Nacido en la localidad leonesa de Fresno de la Vega en 1965, Calleja comenzó su actividad empresarial como peluquero y la compaginó con su pasión por la aventura. Aprendió a escalar en los Picos de Europa y montañas de la provincia para posteriormente trasladarse a ejercer su pasión al Himalaya.

Ha sido guía de montaña en Nepal y ha escalado el Everest, el Lhotse y el Cho Oyu, además de realizar expediciones en el Polo Norte o la Antártida. Su pasión por la aventura le llevó a crear Zanskar Producciones en el año 2009 para producir principalmente grandes formatos de viajes y aventura.

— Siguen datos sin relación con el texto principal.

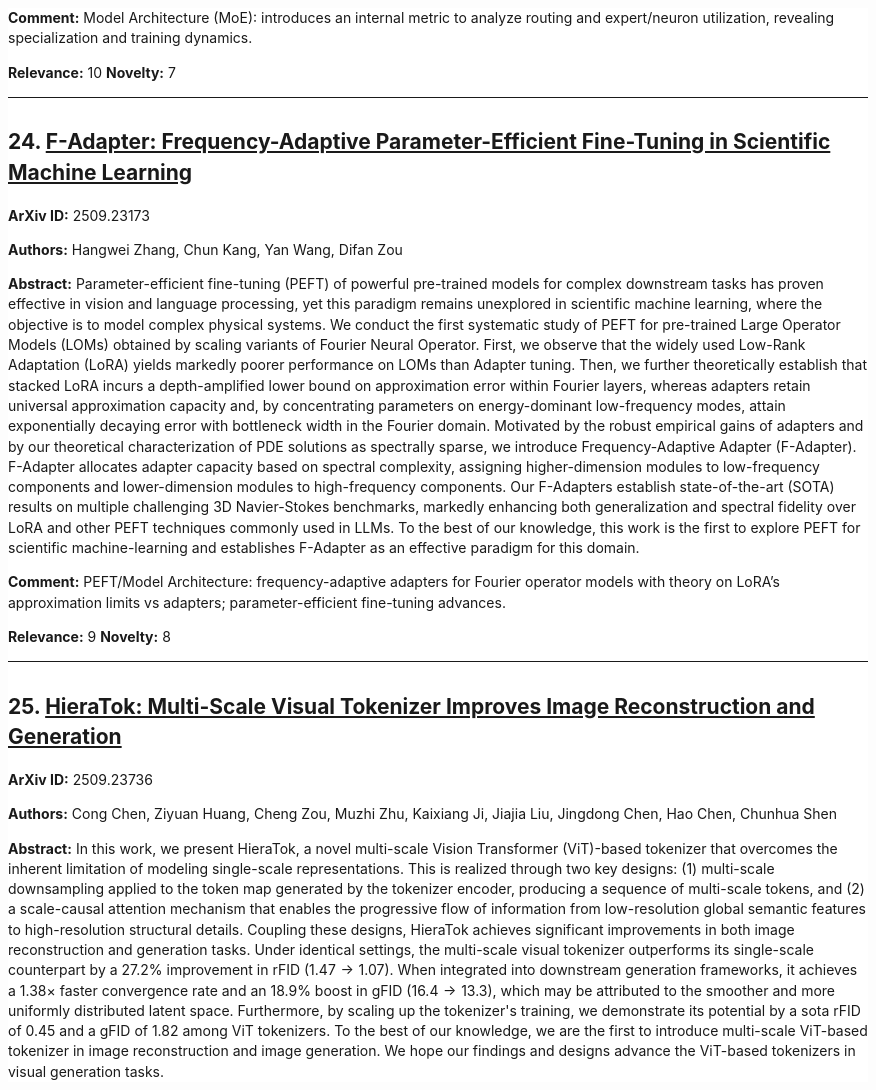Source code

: 
**Comment:** Model Architecture (MoE): introduces an internal metric to analyze routing and expert/neuron utilization, revealing specialization and training dynamics.

**Relevance:** 10
**Novelty:** 7

---

## 24. [F-Adapter: Frequency-Adaptive Parameter-Efficient Fine-Tuning in Scientific Machine Learning](https://arxiv.org/abs/2509.23173) <a id="link24"></a>

**ArXiv ID:** 2509.23173

**Authors:** Hangwei Zhang, Chun Kang, Yan Wang, Difan Zou

**Abstract:** Parameter-efficient fine-tuning (PEFT) of powerful pre-trained models for complex downstream tasks has proven effective in vision and language processing, yet this paradigm remains unexplored in scientific machine learning, where the objective is to model complex physical systems. We conduct the first systematic study of PEFT for pre-trained Large Operator Models (LOMs) obtained by scaling variants of Fourier Neural Operator. First, we observe that the widely used Low-Rank Adaptation (LoRA) yields markedly poorer performance on LOMs than Adapter tuning. Then, we further theoretically establish that stacked LoRA incurs a depth-amplified lower bound on approximation error within Fourier layers, whereas adapters retain universal approximation capacity and, by concentrating parameters on energy-dominant low-frequency modes, attain exponentially decaying error with bottleneck width in the Fourier domain. Motivated by the robust empirical gains of adapters and by our theoretical characterization of PDE solutions as spectrally sparse, we introduce Frequency-Adaptive Adapter (F-Adapter). F-Adapter allocates adapter capacity based on spectral complexity, assigning higher-dimension modules to low-frequency components and lower-dimension modules to high-frequency components. Our F-Adapters establish state-of-the-art (SOTA) results on multiple challenging 3D Navier-Stokes benchmarks, markedly enhancing both generalization and spectral fidelity over LoRA and other PEFT techniques commonly used in LLMs. To the best of our knowledge, this work is the first to explore PEFT for scientific machine-learning and establishes F-Adapter as an effective paradigm for this domain.

**Comment:** PEFT/Model Architecture: frequency-adaptive adapters for Fourier operator models with theory on LoRA’s approximation limits vs adapters; parameter-efficient fine-tuning advances.

**Relevance:** 9
**Novelty:** 8

---

## 25. [HieraTok: Multi-Scale Visual Tokenizer Improves Image Reconstruction and Generation](https://arxiv.org/abs/2509.23736) <a id="link25"></a>

**ArXiv ID:** 2509.23736

**Authors:** Cong Chen, Ziyuan Huang, Cheng Zou, Muzhi Zhu, Kaixiang Ji, Jiajia Liu, Jingdong Chen, Hao Chen, Chunhua Shen

**Abstract:** In this work, we present HieraTok, a novel multi-scale Vision Transformer (ViT)-based tokenizer that overcomes the inherent limitation of modeling single-scale representations. This is realized through two key designs: (1) multi-scale downsampling applied to the token map generated by the tokenizer encoder, producing a sequence of multi-scale tokens, and (2) a scale-causal attention mechanism that enables the progressive flow of information from low-resolution global semantic features to high-resolution structural details. Coupling these designs, HieraTok achieves significant improvements in both image reconstruction and generation tasks. Under identical settings, the multi-scale visual tokenizer outperforms its single-scale counterpart by a 27.2\% improvement in rFID ($1.47 \rightarrow 1.07$). When integrated into downstream generation frameworks, it achieves a $1.38\times$ faster convergence rate and an 18.9\% boost in gFID ($16.4 \rightarrow 13.3$), which may be attributed to the smoother and more uniformly distributed latent space. Furthermore, by scaling up the tokenizer's training, we demonstrate its potential by a sota rFID of 0.45 and a gFID of 1.82 among ViT tokenizers. To the best of our knowledge, we are the first to introduce multi-scale ViT-based tokenizer in image reconstruction and image generation. We hope our findings and designs advance the ViT-based tokenizers in visual generation tasks.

La primera del Norte de España

La vía ferrata de La Hermida fue la primera que se abrió en el Norte de España. Se creó en el año 2010 bajo el impulso del Ayuntamiento de Peñarrubia y fue abierta por los escaladores de Alpine Projects, la empresa que dirige la mayoría de las visitas. Además de ser la pionera y la más popular, la ferrata de La Hermida (en realidad son dos, una a cada lado del río Deva) supuso un antes y un después para el negocio turístico de Peñarrubia, un bello municipio de montaña que siempre había sido de paso hacia Liébana, pero que poco a poco se ha ido convirtiendo en un destino por sí mismo.

La vía es un itinerario deportivo equipado con escalones para poder trepar, así como con cables que permiten el ascenso con seguridad. Su trazado asciende sobre las paredes rocosas que se encuentran en el Desfiladero de la Hermida, salvando un desnivel de 700 metros. Es un trayecto de gran espectacularidad.

Para él se ha recuperado un sendero histórico de pastores que conducía desde el Balneario de La Hermida hasta la cueva Ciloña.